Desconectar aquí de la rutina es sencillo. Mientras deslizo los ojos por las páginas de un libro, la suave brisa acaricia mis facciones y me hace alzar la vista. Innumerables hojas se desprenden de los árboles y descienden delicadamente hasta el suelo. El murmullo de la corriente del río acompaña el piar tímido de los pajaritos. Lo que llevaba buscando un tiempo, al fin lo he encontrado. 

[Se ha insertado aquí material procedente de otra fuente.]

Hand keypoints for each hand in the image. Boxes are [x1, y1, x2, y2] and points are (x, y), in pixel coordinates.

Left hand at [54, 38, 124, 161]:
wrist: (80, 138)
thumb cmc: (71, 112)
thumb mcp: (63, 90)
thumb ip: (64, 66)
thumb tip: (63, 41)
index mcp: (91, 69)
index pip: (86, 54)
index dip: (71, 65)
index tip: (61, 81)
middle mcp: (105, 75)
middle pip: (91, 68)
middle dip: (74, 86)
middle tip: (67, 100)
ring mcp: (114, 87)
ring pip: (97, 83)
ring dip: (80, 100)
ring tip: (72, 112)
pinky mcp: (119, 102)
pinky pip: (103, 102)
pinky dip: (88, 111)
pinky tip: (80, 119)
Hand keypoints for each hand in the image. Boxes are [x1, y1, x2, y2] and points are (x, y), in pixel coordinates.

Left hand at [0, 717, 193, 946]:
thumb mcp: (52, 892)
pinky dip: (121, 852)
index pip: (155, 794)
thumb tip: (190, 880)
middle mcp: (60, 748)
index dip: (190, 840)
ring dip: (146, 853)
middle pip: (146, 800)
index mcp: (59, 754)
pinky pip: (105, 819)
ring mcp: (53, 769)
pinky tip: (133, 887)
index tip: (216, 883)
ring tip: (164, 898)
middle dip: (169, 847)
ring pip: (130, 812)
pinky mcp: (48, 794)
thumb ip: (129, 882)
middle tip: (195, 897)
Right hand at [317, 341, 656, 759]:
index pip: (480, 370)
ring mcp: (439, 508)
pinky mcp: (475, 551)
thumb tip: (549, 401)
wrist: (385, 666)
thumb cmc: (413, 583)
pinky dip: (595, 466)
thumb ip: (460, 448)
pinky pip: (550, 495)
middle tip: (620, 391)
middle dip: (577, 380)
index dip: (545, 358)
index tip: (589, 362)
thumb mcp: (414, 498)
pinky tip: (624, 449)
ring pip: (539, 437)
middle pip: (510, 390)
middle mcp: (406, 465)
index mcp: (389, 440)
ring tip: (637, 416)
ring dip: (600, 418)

Me agobia el estrés urbano, los problemas continuos, el efecto dominó de mis acciones, las palabras erróneamente escogidas, la gente que muestra varias caras según sean sus intereses... En otras palabras, la frivolidad característica de esta sociedad, en la que parece que nos empeñamos en vivir rodeados de conflictos y en buscar problemas donde no los hay. Nos hemos atado de tal manera a las nuevas tecnologías que hemos hecho de la inmediatez una virtud, y de la espera una tortura. Le hemos dado una vuelta de ciento ochenta grados al mundo, y aunque pretendemos fingir que vivimos felices es imposible tapar del todo el vacío que sentimos. Hemos puesto el acento en unos cánones de belleza imposibles y se lo hemos quitado a la importancia que tiene convivir en familia. Cada día llenamos más y más los gimnasios, con la cabeza puesta exclusivamente en nuestro aspecto y nuestra salud, y pasamos de puntillas por los centros de ayuda a los necesitados y por las residencias de ancianos. Nos estamos deshumanizando porque tratamos de humanizar las idealizaciones, sin darnos cuenta de que lo real no es lo que vemos a través de un perfil de Instagram, sino la persona que tenemos enfrente. Nos estamos dejando llevar por una supuesta perfección que, infelices, mostramos en las redes sociales minuto a minuto porque necesitamos que alguien nos quiera para empezar a querernos. Hemos erigido una generación que no es capaz de sostenerse sobre sí misma, en la que o me admiran o no soy nadie, en la que si no me valoran, para qué me voy a valorar yo, en la que no sabemos cuál es el sentido de la vida y en lugar de luchar por encontrarlo, nos sumergimos en una tristeza infinita en la que si no he conseguido cada mañana unos cuantos seguidores en mis perfiles, para qué me voy a levantar, sin entender que esos seguidores no dejan de ser personas que están perdiendo el tiempo por centrar su atención en puntos exteriores en lugar de en sí mismos. Si no consigo lucir un cuerpo perfecto, no me voy a querer. Y surgen problemas en las amistades porque no soy capaz de interpretar los tonos de voz que gritan los mensajes de texto. 

Esta debacle no es culpa solo de los avances tecnológicos; es culpa mía, nuestra. Porque a pesar de ser conscientes de nuestra ignorancia y de los niveles de irresponsabilidad que podemos alcanzar, le brindamos el teléfono a los niños, restamos importancia al ideal de construir un amor estable con tal de mantener relaciones pasajeras que empobrecen el corazón. 

Tengo que dejar de poner el foco en lo que supuestamente veo y empezar a ponerlo en lo que quiero ver con certeza. Ese quiero y no puedo, o, más bien, quiero pero me da pereza hacerlo porque es mucho más cómodo seguir lamentándome ante lo injusta que es la vida… es lo que me decepciona de este tiempo. Vivimos en una pesadilla que todos disfrazamos para que parezca un dulce sueño. Por eso, en Lanjarón puedo conectar conmigo y con lo que realmente me importa. Para ello, es esencial que escuche el susurro del viento, los murmullos del río y el tímido canto de los pajaritos.